Deployment and Execution
To run this polyglot system, Docker Compose provides a simple way to orchestrate the services.
docker-compose.yml
:
version: '3.8'
services:
qdrant:
image: qdrant/qdrant:v1.7.4
ports:
- "6333:6333"
- "6334:6334"
volumes:
- ./qdrant_storage:/qdrant/storage
go-gateway:
build:
context: ./go-gateway # Assuming Go code is in this directory
dockerfile: Dockerfile
ports:
- "3000:3000"
depends_on:
- kotlin-worker
environment:
- KOTLIN_WORKER_ADDRESS=kotlin-worker:50051
kotlin-worker:
# This image is built by Jib, so we just reference it.
# We would run './gradlew jibDockerBuild' in the kotlin-worker directory first.
image: polyglot-worker:latest
ports:
- "50051:50051"
depends_on:
- qdrant
environment:
- QDRANT_HOST=qdrant
This architecture successfully decouples the system components, allowing each to scale independently and perform its task optimally.

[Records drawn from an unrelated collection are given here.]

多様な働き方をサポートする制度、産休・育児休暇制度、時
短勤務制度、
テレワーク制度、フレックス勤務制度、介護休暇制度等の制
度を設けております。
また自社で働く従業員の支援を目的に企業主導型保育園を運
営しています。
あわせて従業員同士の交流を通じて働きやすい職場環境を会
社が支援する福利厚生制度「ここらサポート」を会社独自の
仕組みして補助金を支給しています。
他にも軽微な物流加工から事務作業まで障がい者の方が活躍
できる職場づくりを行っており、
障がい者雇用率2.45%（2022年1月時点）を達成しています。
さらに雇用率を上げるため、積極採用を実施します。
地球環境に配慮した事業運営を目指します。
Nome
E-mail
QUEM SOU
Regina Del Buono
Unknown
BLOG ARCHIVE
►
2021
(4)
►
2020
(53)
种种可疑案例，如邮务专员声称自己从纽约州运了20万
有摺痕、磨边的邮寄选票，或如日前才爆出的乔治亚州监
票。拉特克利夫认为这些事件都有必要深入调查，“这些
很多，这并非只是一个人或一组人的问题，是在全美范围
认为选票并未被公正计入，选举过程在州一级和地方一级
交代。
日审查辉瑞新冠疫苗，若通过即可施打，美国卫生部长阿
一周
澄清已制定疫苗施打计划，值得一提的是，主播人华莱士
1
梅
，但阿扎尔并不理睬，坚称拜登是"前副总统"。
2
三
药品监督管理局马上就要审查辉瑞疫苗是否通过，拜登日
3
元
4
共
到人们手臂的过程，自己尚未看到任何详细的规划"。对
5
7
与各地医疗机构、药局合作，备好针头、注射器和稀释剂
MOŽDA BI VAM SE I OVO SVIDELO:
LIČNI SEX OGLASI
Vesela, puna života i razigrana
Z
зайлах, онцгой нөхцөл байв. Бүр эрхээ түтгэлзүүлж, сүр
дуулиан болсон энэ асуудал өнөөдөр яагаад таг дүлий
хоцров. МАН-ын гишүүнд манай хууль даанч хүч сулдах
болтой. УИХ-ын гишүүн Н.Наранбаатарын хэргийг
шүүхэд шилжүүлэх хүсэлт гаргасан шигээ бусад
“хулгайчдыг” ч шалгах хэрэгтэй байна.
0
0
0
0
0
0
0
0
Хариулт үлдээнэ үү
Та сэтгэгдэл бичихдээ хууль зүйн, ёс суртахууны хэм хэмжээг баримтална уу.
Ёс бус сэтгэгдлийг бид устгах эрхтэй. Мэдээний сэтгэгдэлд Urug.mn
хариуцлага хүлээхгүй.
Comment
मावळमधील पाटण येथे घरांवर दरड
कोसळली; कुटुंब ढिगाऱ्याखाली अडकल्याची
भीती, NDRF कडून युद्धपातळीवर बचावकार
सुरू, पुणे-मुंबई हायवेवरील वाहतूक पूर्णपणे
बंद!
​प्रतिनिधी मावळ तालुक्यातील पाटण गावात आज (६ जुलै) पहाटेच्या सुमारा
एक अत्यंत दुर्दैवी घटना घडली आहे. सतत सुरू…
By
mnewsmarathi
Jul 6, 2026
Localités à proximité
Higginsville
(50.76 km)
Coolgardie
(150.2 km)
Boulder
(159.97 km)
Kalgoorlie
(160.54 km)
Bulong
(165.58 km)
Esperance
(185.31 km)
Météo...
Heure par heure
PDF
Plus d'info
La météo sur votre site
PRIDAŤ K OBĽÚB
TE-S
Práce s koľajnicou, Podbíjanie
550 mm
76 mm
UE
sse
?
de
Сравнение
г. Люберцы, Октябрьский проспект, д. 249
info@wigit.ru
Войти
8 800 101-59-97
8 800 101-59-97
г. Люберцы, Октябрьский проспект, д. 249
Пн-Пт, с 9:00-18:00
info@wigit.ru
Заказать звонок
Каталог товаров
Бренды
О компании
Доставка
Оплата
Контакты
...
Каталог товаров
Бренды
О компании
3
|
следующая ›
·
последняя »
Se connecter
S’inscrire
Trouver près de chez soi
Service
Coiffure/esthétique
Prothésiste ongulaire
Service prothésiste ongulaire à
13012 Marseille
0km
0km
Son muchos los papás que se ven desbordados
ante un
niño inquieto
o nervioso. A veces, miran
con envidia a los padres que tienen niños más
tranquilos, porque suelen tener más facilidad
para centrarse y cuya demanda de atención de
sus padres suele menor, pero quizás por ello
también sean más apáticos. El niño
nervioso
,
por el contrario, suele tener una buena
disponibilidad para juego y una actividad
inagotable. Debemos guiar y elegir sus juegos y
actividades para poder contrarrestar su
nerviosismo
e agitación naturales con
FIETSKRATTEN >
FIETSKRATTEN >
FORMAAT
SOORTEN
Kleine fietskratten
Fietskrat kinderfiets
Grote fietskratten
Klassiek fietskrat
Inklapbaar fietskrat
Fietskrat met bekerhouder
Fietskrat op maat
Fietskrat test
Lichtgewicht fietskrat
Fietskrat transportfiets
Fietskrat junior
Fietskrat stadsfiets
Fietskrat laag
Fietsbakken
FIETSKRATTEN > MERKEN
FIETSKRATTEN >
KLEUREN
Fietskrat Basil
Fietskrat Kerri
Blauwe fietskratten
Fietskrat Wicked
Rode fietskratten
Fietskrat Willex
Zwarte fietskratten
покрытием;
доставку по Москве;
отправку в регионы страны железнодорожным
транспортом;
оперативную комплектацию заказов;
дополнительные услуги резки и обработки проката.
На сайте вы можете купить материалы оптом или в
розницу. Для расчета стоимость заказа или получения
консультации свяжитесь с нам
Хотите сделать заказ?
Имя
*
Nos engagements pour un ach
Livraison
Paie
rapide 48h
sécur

The Go gateway can handle a massive influx of requests, while the Kotlin workers can be scaled horizontally based on the processing queue depth, ensuring efficient use of expensive compute resources. The batching strategy transforms thousands of small, inefficient operations into a few large, highly efficient ones.
The current implementation uses a simple in-memory channel in the Go gateway for queuing, which is a single point of failure and doesn’t persist requests if the gateway crashes. A production-grade system would replace this with a durable message broker like Kafka or RabbitMQ, providing better resilience, load leveling, and backpressure capabilities. Furthermore, the error handling for batch processing could be more granular. A failure in a single image currently doesn’t prevent the rest of the batch from being indexed, but the client is not notified of partial successes. Implementing a more sophisticated callback mechanism or a separate status-checking endpoint would be a necessary next step. Finally, the simulated vector generation is a major simplification; integrating a real ML model would introduce significant complexity around model loading, versioning, and potential GPU utilization within the Kotlin worker.